[Problem] Your copy should match the listing below word for word, with no images in it.

[Material for the task]
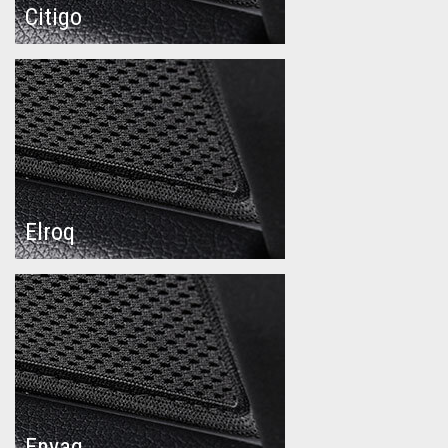
Citigo
Elroq
Enyaq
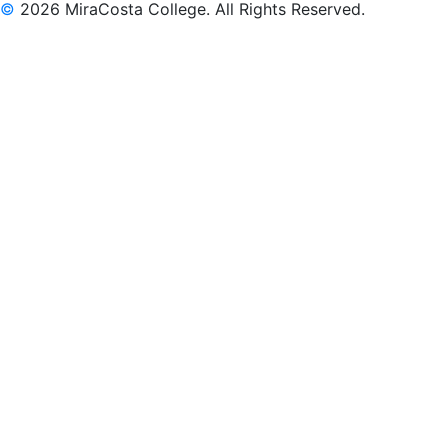
©
2026 MiraCosta College. All Rights Reserved.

[Written solution]
Citigo
Elroq
Enyaq
©
2026 MiraCosta College. All Rights Reserved.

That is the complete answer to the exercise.